Umstritten: Migranten in der Pflege

Die Caritas setzt auf Inder, der Wirtschaftsbund auf Philippinos und das Sozialministerium auf Chinesen, um den Fachkräftemangel in der Pflege zu beheben. Doch in der Branche ist das Echo geteilt über die unterschiedlichen Ethnien.

„Alle Spanierinnen, die wir hatten, haben uns wieder verlassen“, sagt Rosemarie Amos-Ziegler auf Nachfrage unseres Online-Magazins Die Pflegebibel. Die Betreiberin der Wohngemeinschaft für Senioren (WGfS), mit ihren 200 Mitarbeitern für 135 Bewohner, glaubt den Grund zu kennen: Die iberischen Pflegekräfte waren in Spanien examinierte Krankenschwestern, denen der pflegerische Aufwand zu hoch war. Denn statt Spritzen setzen bei mündigen Patienten gehört zum Pflegealltag der Wechsel der Inkontinenzhilfen bei dementen Bewohnern.
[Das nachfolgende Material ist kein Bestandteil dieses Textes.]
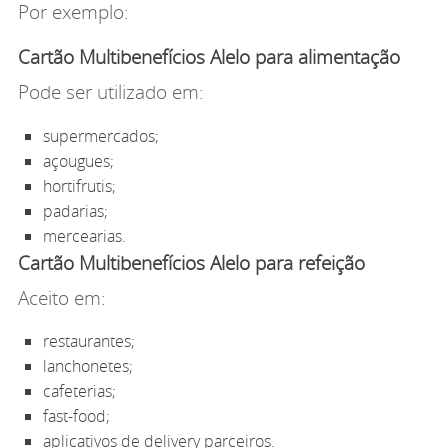
Por exemplo:
Cartão Multibenefícios Alelo para alimentação
Pode ser utilizado em:
supermercados;
açougues;
hortifrutis;
padarias;
mercearias.
Cartão Multibenefícios Alelo para refeição
Aceito em:
restaurantes;
lanchonetes;
cafeterias;
fast-food;
aplicativos de delivery parceiros.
Auch Gregor Vogelmann, Pflegeheim-Berater und -Zertifizierer aus Harthausen, sieht den Pflegekräfte-Import kritisch. So seien Asiaten oft schon körperlich nicht dafür geschaffen, Mitteleuropäer dutzende Male am Tag aus dem Bett oder von der Toilette zu hieven. „Es ist auch eine ethische Frage, ob eine Nation ihre Pflegebedürftigen selbst versorgt und hierfür die erforderlichen Voraussetzungen schafft“, sagt der Geschäftsführer des Instituts für Qualitätskennzeichnung von sozialen Dienstleistungen (IQD).

Bei der Einkaufskooperative Wirtschaftsbund sozialer Dienstleistungen (Wibu), die bundesweit für Pflegeheime arbeitet, und vorigen Oktober nach München die ersten 20 Philippinas vermittelt hatte, sieht man dies anders: 200.000 examinierte Pflegefachkräfte seien dort arbeitslos und jährlich schlössen 40.000 weitere die vierjährige Ausbildung ab. In den USA, Kanada, England und neuerdings in der Schweiz habe man gute Erfahrungen mit diesen Fachkräften.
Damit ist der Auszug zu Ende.